Want to see how much money New York state owes to a public school, according to education advocates? There’s an app for that.
A new website app called WhatIsMySchoolOwed.com, from the Alliance For Quality Education and Public Policy and Education Fund of New York, seeks to give parents and teachers a closer look at state funding for local schools.
The site’s calculator is based on a 2006 state Supreme Court ruling in a decades-long legal case that found the state had underfunded New York City schools. A year after the ruling, the state created a new school-funding formula, increasing money to disadvantaged districts. The governor at the time, Eliot Spitzer, pledged billions in additional funds over the next few years.
The state never followed through on the promises, advocates say. Under the new funding formula, the state paid billions to school districts. But after Spitzer resigned and the economic crisis hit, state aid was scaled back.
Ever since, advocacy groups have been saying the state is shirking its obligation to local schools. According to the new website, the groups figure the state owes New York public schools $4.3 billion, including $1.9 billion to New York City.
New York spends more money per student than any other state, representatives for the state pointed out, and Gov. Andrew Cuomo is not obligated keep a promise from a predecessor. They also take issue with the claim that the state “owes” money to school districts, saying the state has met funding obligations many times over.
Jamaica Miles, a parent from Schenectady who advocates more school funding, said her two kids’ schools are shortchanged by lack of money. Her children attend schools in Schenectady City School District, where classrooms are crowded and students have to share textbooks.
A quick search on the new website, WhatIsMySchoolOwed.com, calculates that Schenectady High School is owed more than $14 million.
“My son is in sixth grade,” Miles said. “There are 30 kids in his classroom. I can’t imagine what it’s like for his teacher to stand in front of a room and try to teach 30 children who each have their own thinking and learning. Who knows what baggage they’re working in with. We live in a high-poverty district.”
Advocates said there’s an urgency surrounding the website rollout, claiming Cuomo’s budget proposal tampers with the aid formula created under Spitzer to help local schools. Representatives for the state, however, said this is a gross misrepresentation.
“We are updating the Foundation Aid formula with the express purpose of directing more funding to school districts that need it the most. As a result of these changes, high-needs schools will receive a larger share than they would otherwise receive,” Morris Peters, spokesman for the New York State Division of the Budget, said in an email to The Huffington Post.

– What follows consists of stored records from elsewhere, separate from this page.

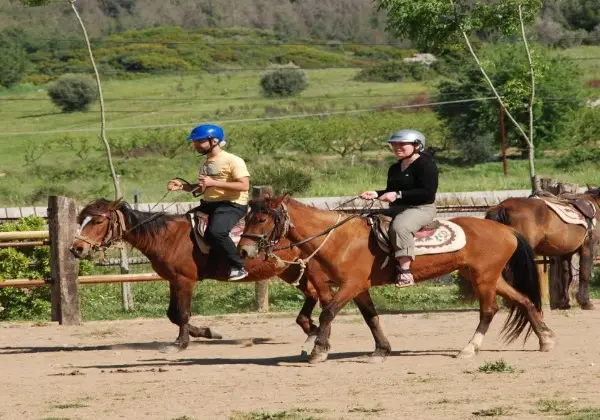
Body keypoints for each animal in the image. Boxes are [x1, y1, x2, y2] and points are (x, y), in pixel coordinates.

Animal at [69, 199, 332, 352]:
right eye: (82, 220)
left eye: (98, 221)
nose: (76, 248)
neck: (168, 237)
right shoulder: (173, 281)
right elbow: (172, 314)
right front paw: (206, 332)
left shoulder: (185, 280)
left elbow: (182, 313)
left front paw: (180, 343)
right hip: (290, 270)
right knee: (311, 294)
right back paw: (310, 329)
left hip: (305, 269)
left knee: (317, 294)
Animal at [237, 197, 556, 364]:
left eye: (262, 219)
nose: (243, 250)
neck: (339, 239)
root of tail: (507, 230)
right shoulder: (360, 289)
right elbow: (371, 318)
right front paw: (381, 350)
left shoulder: (350, 286)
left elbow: (327, 313)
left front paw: (318, 350)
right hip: (489, 277)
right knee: (525, 300)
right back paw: (545, 340)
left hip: (484, 279)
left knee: (489, 311)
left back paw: (468, 348)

Cuomo has substantially increased investments in public schools, Peters said last month.
“Under Governor Cuomo, education aid has increased $6.1 billion over the last six years ― with a $1 billion increase in school aid and $428 million increase in foundation aid this year alone,” Peters said in a January statement, per Lohud.com.
But Eve Shippens, a public school teacher and parent in Buffalo, said students in high-poverty schools aren’t receiving nearly enough. Students recognize the lack of assistance for their schools, and internalize that message, she said.
“Instead of giving us the resources needed to support our students, instead we’re underfunded. It just gives the staff, it gives the students, it gives the families kind of a feeling of despair, like this is as good as it gets,” said Shippens, who has been teaching for 16 years. “This kind of attitude you see a lot in my students, they don’t believe that people in power care about them.”